With a team of more than 100 professionals, 14-year-old Studio B is certainly capable of producing an entire show under its own roof, but as an independent company, it faces the usual challenges when it comes to financing its own projects–and creative partnerships are the solution. A good example of the right fit can be found in Studio B’s co-pro partnership with TV-Loonland on Something Else. ‘TV-L has an animation studio and distribution channels in Europe, while we bring North American creative sensibilities and can raise money out of Canada,’ says co-founder and partner Blair Peters.
In the same vein, Studio B is co-developing a sardonic 2-D series for nine- to 12-year-olds with Toronto, Canada’s Decode. Flakes centers around a gang of breakfast cereal spokescharacters that, unlike Tony the Tiger and Toucan Sam, never really made it to the big time.

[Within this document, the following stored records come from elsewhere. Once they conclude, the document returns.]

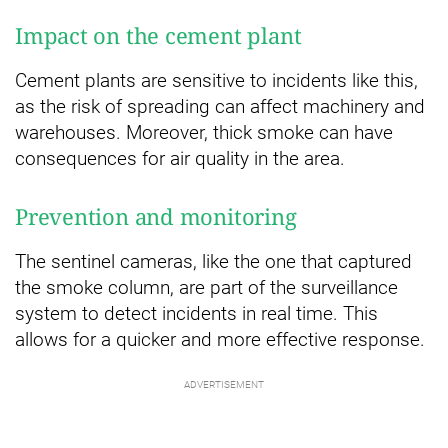
Impact on the cement plant
Cement plants are sensitive to incidents like this,
as the risk of spreading can affect machinery and
warehouses. Moreover, thick smoke can have
consequences for air quality in the area.
Prevention and monitoring
The sentinel cameras, like the one that captured
the smoke column, are part of the surveillance
system to detect incidents in real time. This
allows for a quicker and more effective response.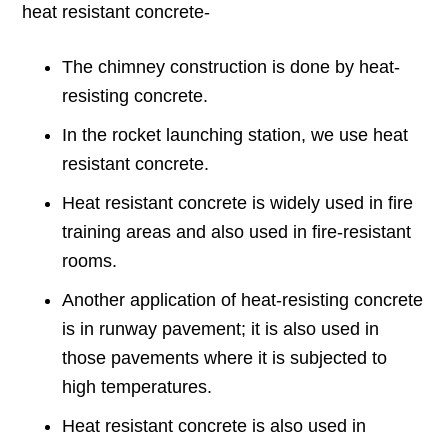
heat resistant concrete-
The chimney construction is done by heat-
resisting concrete.
In the rocket launching station, we use heat
resistant concrete.
Heat resistant concrete is widely used in fire
training areas and also used in fire-resistant
rooms.
Another application of heat-resisting concrete
is in runway pavement; it is also used in
those pavements where it is subjected to
high temperatures.
Heat resistant concrete is also used in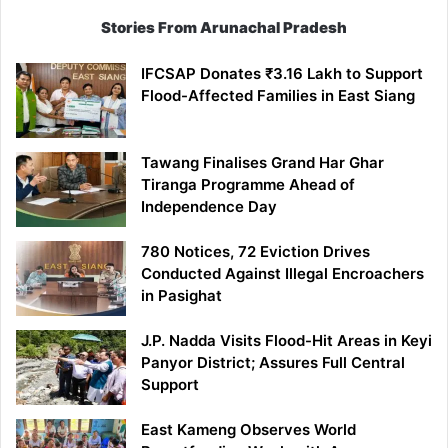
Stories From Arunachal Pradesh
IFCSAP Donates ₹3.16 Lakh to Support
Flood-Affected Families in East Siang
Tawang Finalises Grand Har Ghar
Tiranga Programme Ahead of
Independence Day
780 Notices, 72 Eviction Drives
Conducted Against Illegal Encroachers
in Pasighat
J.P. Nadda Visits Flood-Hit Areas in Keyi
Panyor District; Assures Full Central
Support
East Kameng Observes World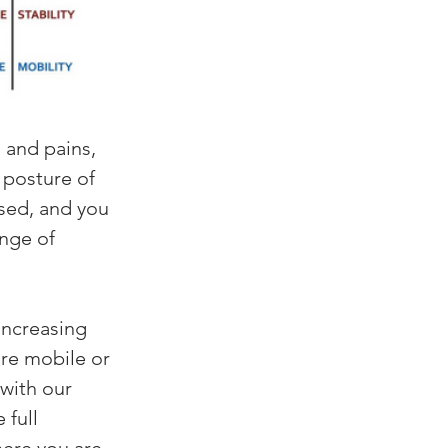
s and pains, 
e posture of 
sed, and you 
nge of 
increasing 
are mobile or 
 with our 
full 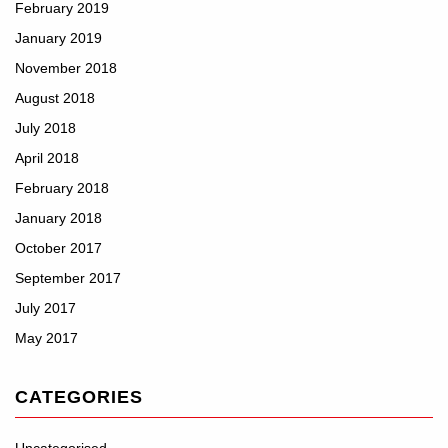
February 2019
January 2019
November 2018
August 2018
July 2018
April 2018
February 2018
January 2018
October 2017
September 2017
July 2017
May 2017
CATEGORIES
Uncategorised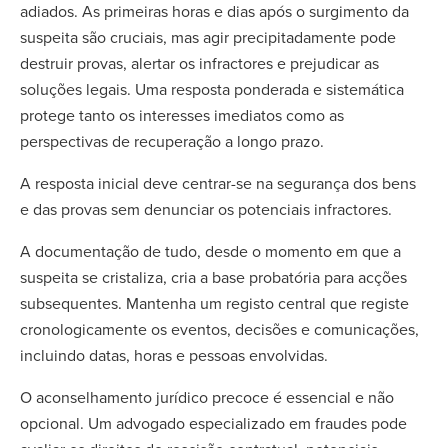
adiados. As primeiras horas e dias após o surgimento da
suspeita são cruciais, mas agir precipitadamente pode
destruir provas, alertar os infractores e prejudicar as
soluções legais. Uma resposta ponderada e sistemática
protege tanto os interesses imediatos como as
perspectivas de recuperação a longo prazo.
A resposta inicial deve centrar-se na segurança dos bens
e das provas sem denunciar os potenciais infractores.
A documentação de tudo, desde o momento em que a
suspeita se cristaliza, cria a base probatória para acções
subsequentes. Mantenha um registo central que registe
cronologicamente os eventos, decisões e comunicações,
incluindo datas, horas e pessoas envolvidas.
O aconselhamento jurídico precoce é essencial e não
opcional. Um advogado especializado em fraudes pode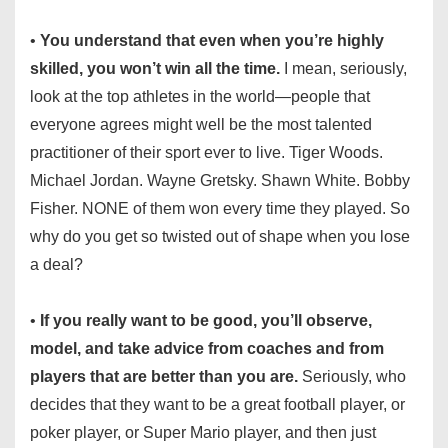
•
You understand that even when you’re highly
skilled, you won’t win all the time.
I mean, seriously,
look at the top athletes in the world—people that
everyone agrees might well be the most talented
practitioner of their sport ever to live. Tiger Woods.
Michael Jordan. Wayne Gretsky. Shawn White. Bobby
Fisher. NONE of them won every time they played. So
why do you get so twisted out of shape when you lose
a deal?
•
If you really want to be good, you’ll observe,
model, and take advice from coaches and from
players that are better than you are.
Seriously, who
decides that they want to be a great football player, or
poker player, or Super Mario player, and then just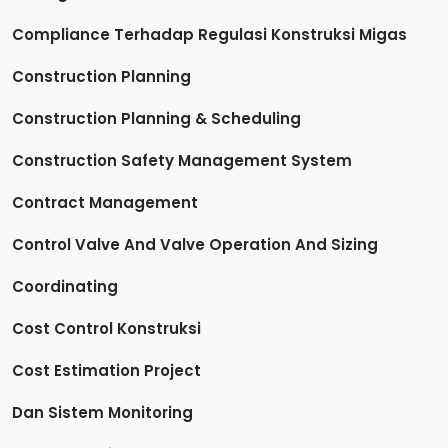
Compliance Terhadap Regulasi Konstruksi Migas
Construction Planning
Construction Planning & Scheduling
Construction Safety Management System
Contract Management
Control Valve And Valve Operation And Sizing
Coordinating
Cost Control Konstruksi
Cost Estimation Project
Dan Sistem Monitoring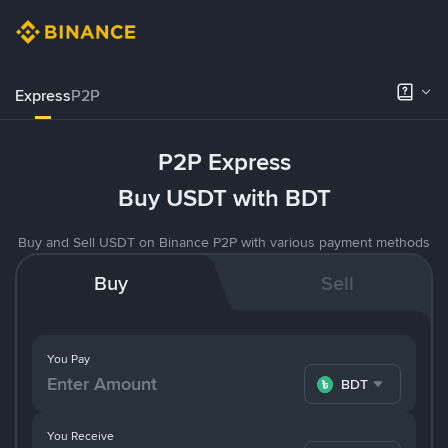
Express
P2P
P2P Express
Buy USDT with BDT
Buy and Sell USDT on Binance P2P with various payment methods
Buy
Sell
You Pay
BDT
You Receive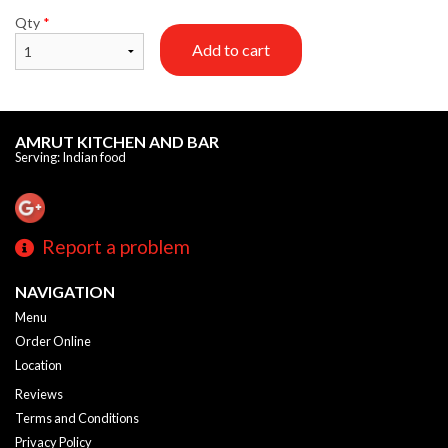
Qty
*
Add to cart
AMRUT KITCHEN AND BAR
Serving: Indian food
Report a problem
NAVIGATION
Menu
Order Online
Location
Reviews
Terms and Conditions
Privacy Policy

Although a lot of energy will be put into next year’s new shows, co-founding partner Chris Bartleman would also like to start maximizing the untapped potential of the shop’s older properties. ‘By the end of this year, we’d like to be on track for getting licensing and merchandising going,’ he says. Plans include launching D’Myna Leagues on video with Aston Entertainment. ‘We don’t really want to do more cartoons, but we want to get more out of them,’ says Bartleman. ‘That’s a big stream of income we’re not really capitalizing on at all.’